How regular expressions are implemented in ClickHouse?

Shiv Iyer
Posted on January 22, 2023

How regular expressions are implemented in ClickHouse?


In ClickHouse, regular expressions are implemented using the match function and the like operator.

  1. The match function is used to check if a string matches a specified regular expression. The syntax for the function is as follows: match(string, pattern). The string argument is the string that you want to check, and the pattern argument is the regular expression that you want to match against. The function returns 1 if the string matches the pattern, and 0 if it does not.
  2. The like operator is used to check if a string matches a specified wildcard pattern. The syntax for the operator is as follows: string like pattern.
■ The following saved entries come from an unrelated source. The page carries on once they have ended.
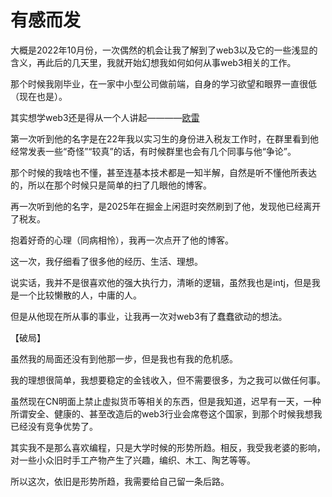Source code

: # 有感而发
大概是2022年10月份，一次偶然的机会让我了解到了web3以及它的一些浅显的含义，再此后的几天里，我就开始幻想我如何如何从事web3相关的工作。

那个时候我刚毕业，在一家中小型公司做前端，自身的学习欲望和眼界一直很低（现在也是）。

其实想学web3还是得从一个人讲起————[欧雷](https://github.com/ourai)

第一次听到他的名字是在22年我以实习生的身份进入税友工作时，在群里看到他经常发表一些“奇怪”“较真”的话，有时候群里也会有几个同事与他“争论”。

那个时候的我啥也不懂，甚至连基本技术都是一知半解，自然是听不懂他所表达的，所以在那个时候只是简单的扫了几眼他的博客。

再一次听到他的名字，是2025年在掘金上闲逛时突然刷到了他，发现他已经离开了税友。

抱着好奇的心理（同病相怜），我再一次点开了他的博客。

这一次，我仔细看了很多他的经历、生活、理想。

说实话，我并不是很喜欢他的强大执行力，清晰的逻辑，虽然我也是intj，但是我是一个比较懒散的人，中庸的人。

但是从他现在所从事的事业，让我再一次对web3有了蠢蠢欲动的想法。

【破局】

虽然我的局面还没有到他那一步，但是我也有我的危机感。

我的理想很简单，我想要稳定的金钱收入，但不需要很多，为之我可以做任何事。

虽然现在CN明面上禁止虚拟货币等相关的东西，但是我知道，迟早有一天，一种所谓安全、健康的、甚至改造后的web3行业会席卷这个国家，到那个时候我想我已经没有竞争优势了。

其实我不是那么喜欢编程，只是大学时候的形势所趋。相反，我受我老婆的影响，对一些小众旧时手工产物产生了兴趣，编织、木工、陶艺等等。

所以这次，依旧是形势所趋，我需要给自己留一条后路。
The string argument is the string that you want to check, and the pattern argument is the wildcard pattern that you want to match against. The operator returns 1 if the string matches the pattern, and 0 if it does not.

ClickHouse supports a broad set of regular expressions features, including:

  • Character classes
  • Alternation
  • Anchors
  • Quantifiers
  • Backreferences
  • Lookarounds
  • Named groups

You can use these features to match and extract specific information from a dataset.

Here’s an example of how to use the match function and the like operator in ClickHouse:

-- Check if a string matches a regular expression
SELECT match('abcde', 'abc(de|d)'); -- returns 1

-- Check if a string matches a wildcard pattern
SELECT 'abcde' like 'a%e'; -- returns 1

It’s important to note that the performance of the match function and the like operator can be impacted by the complexity of the regular expression and the size of the dataset. It’s recommended that you test the performance of your regular expressions on a representative sample of your data before using them in a production environment.